The latest squeeze is to be put on rural policing. A report by HM Inspector of Constabulary has recommended that the present means of allocating funds to policing be scrapped and that in future more funds be diverted, in effect, to police forces in Labour’s urban heartlands at the expense of rural forces on the grounds of diverting funds where they are most needed, as if we in the country somehow do not suffer crime and have no need of police officers. Labour will, of course, swiftly seize on this report as an excuse to strip the countryside of what little protection it currently has so that it can point to extra police in the towns and cities where marginal seats might be found.

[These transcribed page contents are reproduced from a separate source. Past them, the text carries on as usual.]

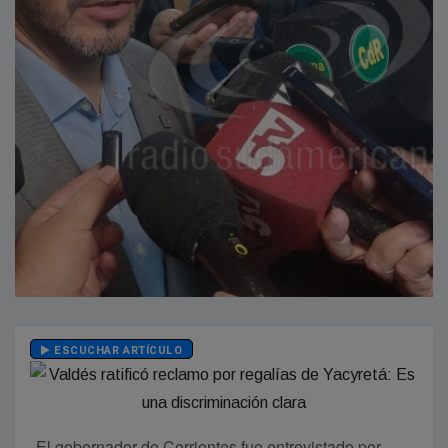
ESCUCHAR ARTÍCULO
El gobernador de Corrientes fue entrevistado por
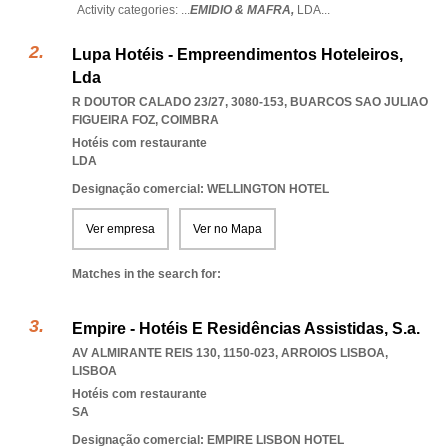
Activity categories: ...
EMIDIO & MAFRA,
LDA
...
Lupa Hotéis - Empreendimentos Hoteleiros,
Lda
R DOUTOR CALADO 23/27, 3080-153
,
BUARCOS SAO JULIAO
FIGUEIRA FOZ
,
COIMBRA
Hotéis com restaurante
LDA
Designação comercial: WELLINGTON HOTEL
Ver empresa
Ver no Mapa
Matches in the search for:
Empire - Hotéis E Residências Assistidas, S.a.
AV ALMIRANTE REIS 130, 1150-023
,
ARROIOS LISBOA
,
LISBOA
Hotéis com restaurante
SA
Designação comercial: EMPIRE LISBON HOTEL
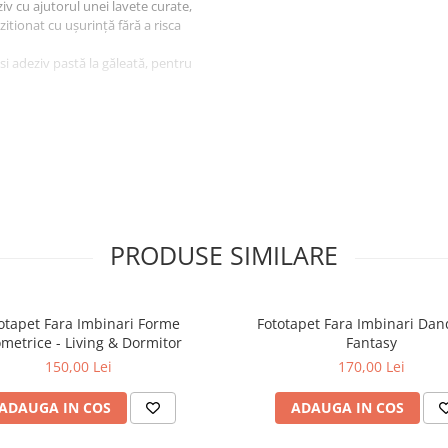
iv cu ajutorul unei lavete curate,
ozitionat cu ușurință fără a risca
osi adeziv pastă la găleată, pentru
igura protectia la livrare.
PRODUSE SIMILARE
otapet Fara Imbinari Forme
Fototapet Fara Imbinari Dan
metrice - Living & Dormitor
Fantasy
150,00 Lei
170,00 Lei
ADAUGA IN COS
ADAUGA IN COS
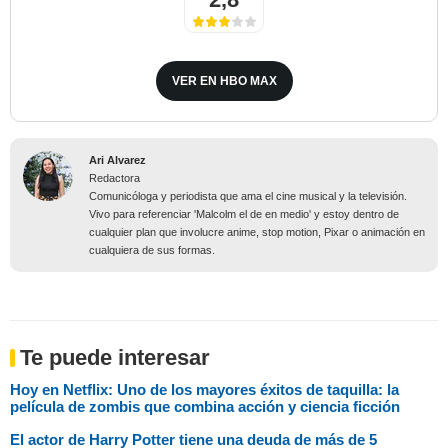
VER EN HBO MAX
Ari Alvarez
Redactora
Comunicóloga y periodista que ama el cine musical y la televisión.
Vivo para referenciar 'Malcolm el de en medio' y estoy dentro de
cualquier plan que involucre anime, stop motion, Pixar o animación en
cualquiera de sus formas.
Te puede interesar
Hoy en Netflix: Uno de los mayores éxitos de taquilla: la
película de zombis que combina acción y ciencia ficción
El actor de Harry Potter tiene una deuda de más de 5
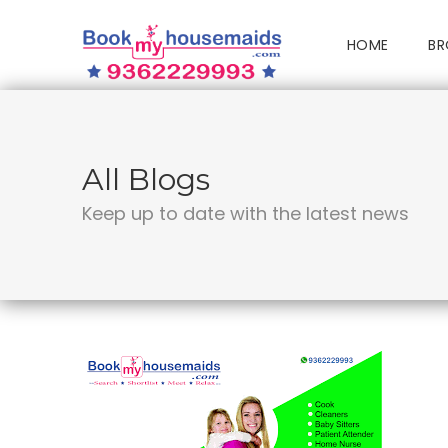
HOME
BR
All Blogs
Keep up to date with the latest news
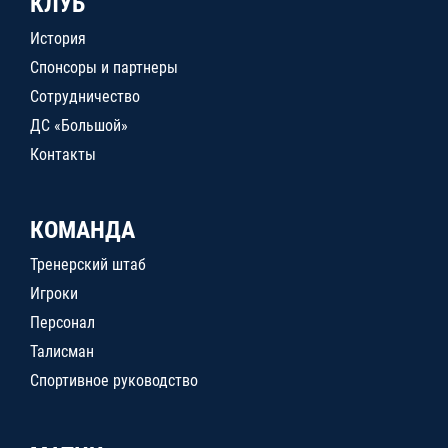
КЛУБ
История
Спонсоры и партнеры
Сотрудничество
ДС «Большой»
Контакты
КОМАНДА
Тренерский штаб
Игроки
Персонал
Талисман
Спортивное руководство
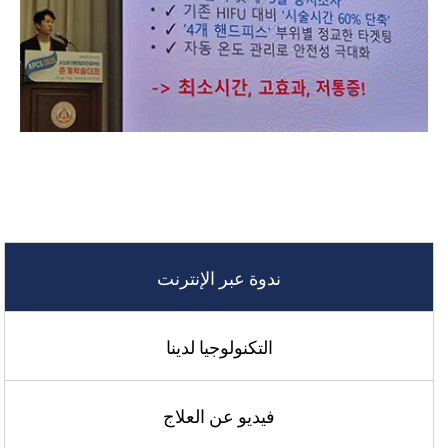
ندوة عبر الإنترنت
التكنولوجيا لدينا
فيديو عن العلاج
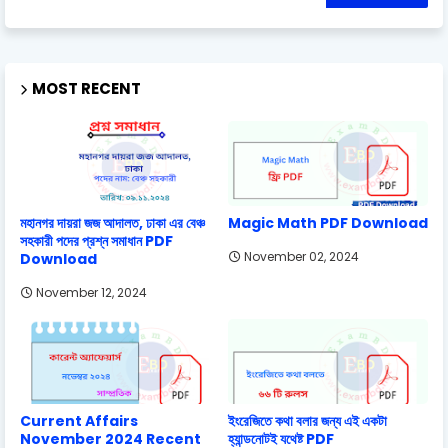
MOST RECENT
মহানগর দায়রা জজ আদালত, ঢাকা এর বেঞ্চ
Magic Math PDF Download
সহকারী পদের প্রশ্ন সমাধান PDF
November 02, 2024
Download
November 12, 2024
Current Affairs
ইংরেজিতে কথা বলার জন্য এই একটা
November 2024 Recent
হ্যান্ডনোটই যথেষ্ট PDF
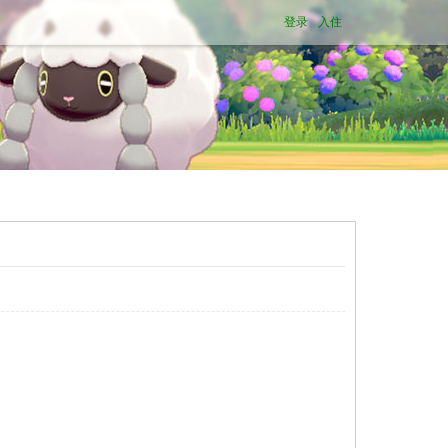
登录
入住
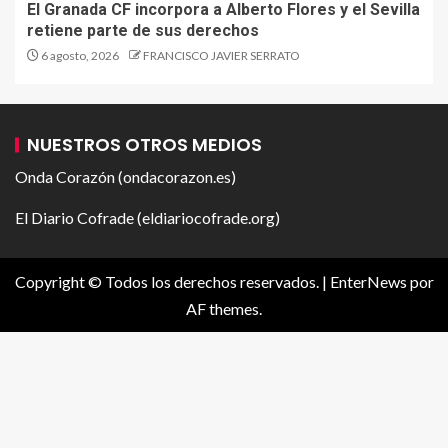
El Granada CF incorpora a Alberto Flores y el Sevilla
retiene parte de sus derechos
6 agosto, 2026
FRANCISCO JAVIER SERRATO
NUESTROS OTROS MEDIOS
Onda Corazón (ondacorazon.es)
El Diario Cofrade (eldiariocofrade.org)
Copyright © Todos los derechos reservados.
|
EnterNews
por
AF themes.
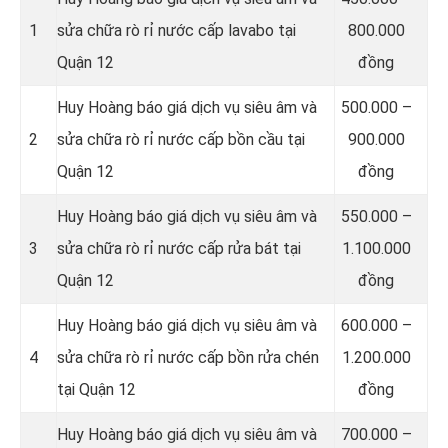
1
sửa chữa rò rỉ nước cấp lavabo tại
800.000
Quận 12
đồng
Huy Hoàng báo giá dịch vụ siêu âm và
500.000 –
2
sửa chữa rò rỉ nước cấp bồn cầu tại
900.000
Quận 12
đồng
Huy Hoàng báo giá dịch vụ siêu âm và
550.000 –
3
sửa chữa rò rỉ nước cấp rửa bát tại
1.100.000
Quận 12
đồng
Huy Hoàng báo giá dịch vụ siêu âm và
600.000 –
4
sửa chữa rò rỉ nước cấp bồn rửa chén
1.200.000
tại Quận 12
đồng
Huy Hoàng báo giá dịch vụ siêu âm và
700.000 –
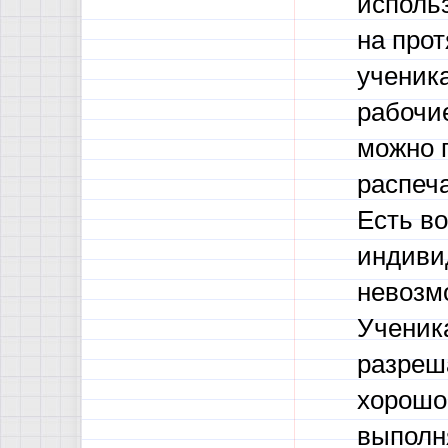
использ
на прот
ученик
рабочие
можно 
распеча
Есть в
индиви
невозм
Ученик
разреша
хорошо
выполн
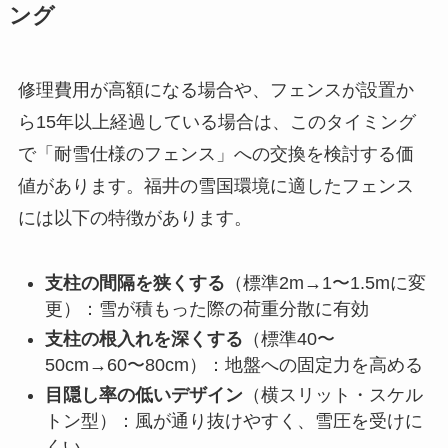
ング
修理費用が高額になる場合や、フェンスが設置か
ら15年以上経過している場合は、このタイミング
で「耐雪仕様のフェンス」への交換を検討する価
値があります。福井の雪国環境に適したフェンス
には以下の特徴があります。
支柱の間隔を狭くする
（標準2m→1〜1.5mに変
更）：雪が積もった際の荷重分散に有効
支柱の根入れを深くする
（標準40〜
50cm→60〜80cm）：地盤への固定力を高める
目隠し率の低いデザイン
（横スリット・スケル
トン型）：風が通り抜けやすく、雪圧を受けに
くい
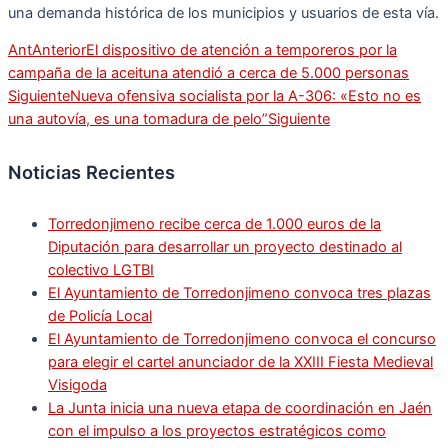
una demanda histórica de los municipios y usuarios de esta vía.
Ant
Anterior
El dispositivo de atención a temporeros por la
campaña de la aceituna atendió a cerca de 5.000 personas
Siguiente
Nueva ofensiva socialista por la A-306: «Esto no es
una autovía, es una tomadura de pelo”
Siguiente
Noticias Recientes
Torredonjimeno recibe cerca de 1.000 euros de la
Diputación para desarrollar un proyecto destinado al
colectivo LGTBI
El Ayuntamiento de Torredonjimeno convoca tres plazas
de Policía Local
El Ayuntamiento de Torredonjimeno convoca el concurso
para elegir el cartel anunciador de la XXIII Fiesta Medieval
Visigoda
La Junta inicia una nueva etapa de coordinación en Jaén
con el impulso a los proyectos estratégicos como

Of course the Tories have not been immune to this process: the Thatcher years undoubtedly saw a managed retreat of the police from rural areas much as the armies of Rome must have gravitated back to the centre as Rome in the West tottered. It was a process which began with the Police Act 1964: I can recall the amalgamation of Huntingdonshire’s police force with that of Cambridgeshire about then which produced an abortion called ‘Mid Anglia Police. Then they abolished Huntingdonshire and so renamed it ‘Cambridgeshire Police’. Almost immediately upon reorganisation village bobbies began to disappear and police houses to be sold off.

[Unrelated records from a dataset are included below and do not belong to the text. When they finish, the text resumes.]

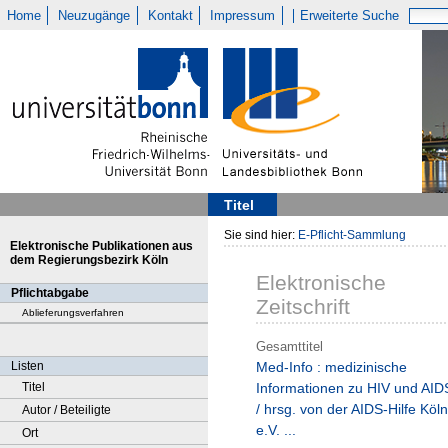
Home
Neuzugänge
Kontakt
Impressum
Erweiterte Suche
Titel
Sie sind hier:
E-Pflicht-Sammlung
Elektronische Publikationen aus
dem Regierungsbezirk Köln
Elektronische
Pflichtabgabe
Zeitschrift
Ablieferungsverfahren
Gesamttitel
Listen
Med-Info : medizinische
Titel
Informationen zu HIV und AID
/ hrsg. von der AIDS-Hilfe Köln
Autor / Beteiligte
e.V. ...
Ort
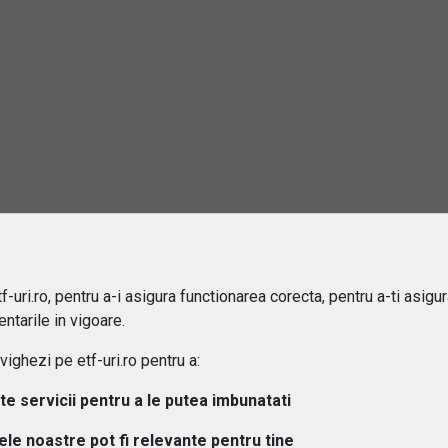
 ETF-urile expuse riscului valutar?
-uri.ro, pentru a-i asigura functionarea corecta, pentru a-ti asigu
ntarile in vigoare.
ghezi pe etf-uri.ro pentru a:
lte servicii pentru a le putea imbunatati
tele noastre pot fi relevante pentru tine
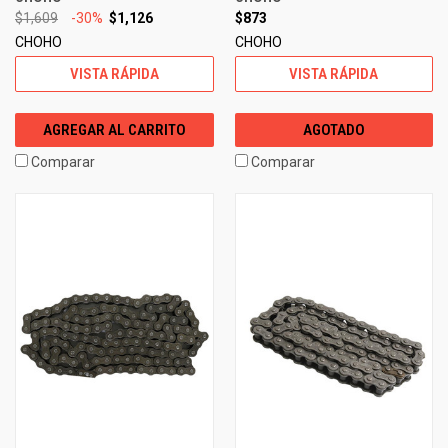
$1,609
-30%
$1,126
$873
CHOHO
CHOHO
VISTA RÁPIDA
VISTA RÁPIDA
AGREGAR AL CARRITO
AGOTADO
Comparar
Comparar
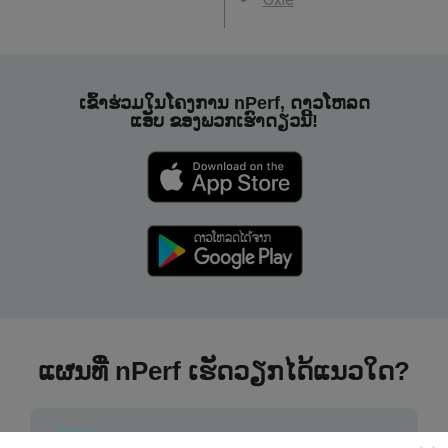
ເຂົ້າຮ່ວມໃນໂຄງການ nPerf, ດາວໂຫລດ
ແອັບ ຂອງພວກເຮົາດຽວນີ້!
ແຜນທີ່ nPerf ເຮັດວຽກໄດ້ແນວໃດ?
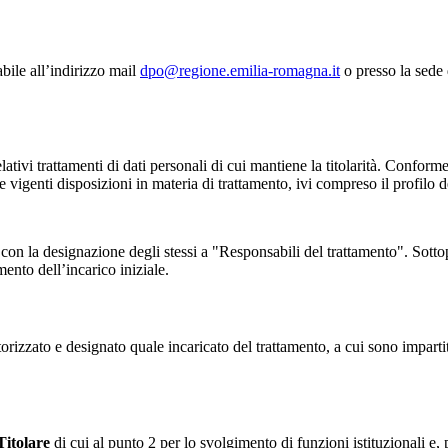
abile all’indirizzo mail
dpo@regione.emilia-romagna.it
o presso la sede
elativi trattamenti di dati personali di cui mantiene la titolarità. Confor
elle vigenti disposizioni in materia di trattamento, ivi compreso il profilo d
 con la designazione degli stessi a "Responsabili del trattamento". Sottop
mento dell’incarico iniziale.
torizzato e designato quale incaricato del trattamento, a cui sono impart
Titolare
di cui al punto 2 per lo svolgimento di funzioni istituzionali e,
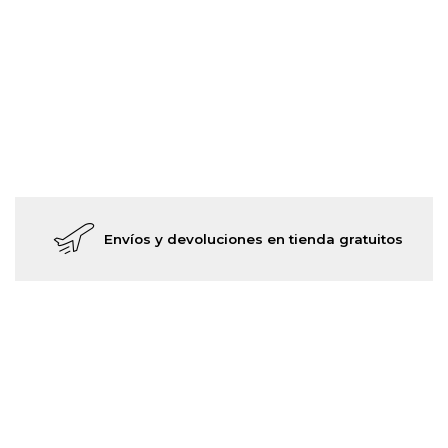
Envíos y devoluciones en tienda gratuitos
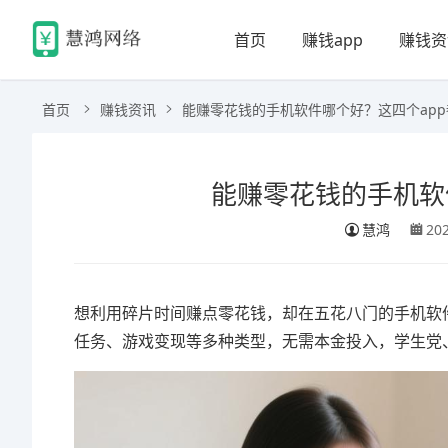
首页
赚钱app
赚钱资
首页
赚钱资讯
能赚零花钱的手机软件哪个好？这四个ap
能赚零花钱的手机软
慧鸿
20
想利用碎片时间赚点零花钱，却在五花八门的手机软件
任务、游戏变现等多种类型，无需本金投入，学生党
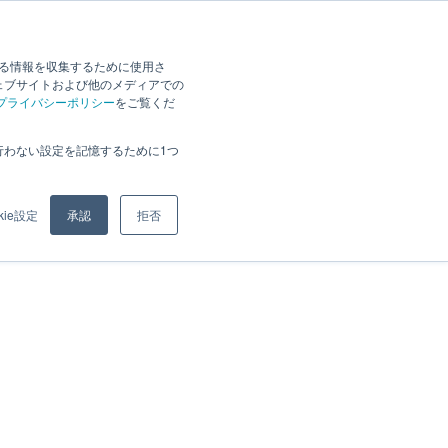
2026.07.24
時点
88,310
Zendeskのお困りごと解決数
Ticket
する情報を収集するために使用さ
ェブサイトおよび他のメディアでの
資料DL
お問い合わせ
プライバシーポリシー
をご覧くだ
行わない設定を記憶するために1つ
kie設定
承認
拒否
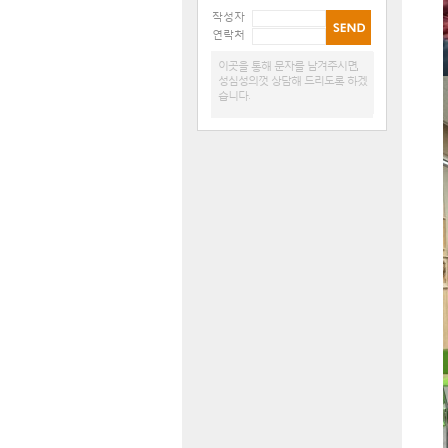
작성자
연락처
이곳을 통해 문자를 남겨주시면,
성심성의껏 상담해 드리도록 하겠
습니다.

Nature abhors a vacuum and over the next forty years the criminal fraternity moved to fill it so that the evils of car theft, dwelling house burglary, equipment theft and the like were now visited upon us. The State meanwhile had effectively abdicated responsibility. And when the likes of Tony Martin elected to sort Chummy out for himself, he found himself on a murder charge for whacking a member of the criminal fraternity who had come aplundering.
Now rural communities are to be further abandoned by the State without any commensurate compensations. If you seek urgent help it will have to come from further and further away: you will be lucky to get such help for it will be engaged in the fruitless exercise of trying to stem the tide of drunkenness brought on by Mr. Brown’s 24/7 drinking culture and the offences of violence and public disorder that it brings in its wake.
No wonder the rural community became politicised when its traditions were assaulted by bigoted Labour class-warriors, giving rise to the Countryside Alliance which has done so much to help raise awareness of such issues, winning lately a prize for its achievement in Channel Four’s Political Awards (through a certain amount of gritted teeth, it has to be said, on the part of the luvvie intelligentsia who nearly choked collectively on their foie gras when the award was announced). As this politicisation has given rise to a new and youthful set of campaigners, some of whom will campaign in marginal constituencies between now and the next general election, Labour may yet rue underestimating the political power and sophistication of rural folk.
That would be no surprise, since, as I said at the outset, Labour does not understand the countryside, thinking us to be strawheads to be led like so many cattle. Hopefully the next election will reveal the unwisdom of taking us thus for granted.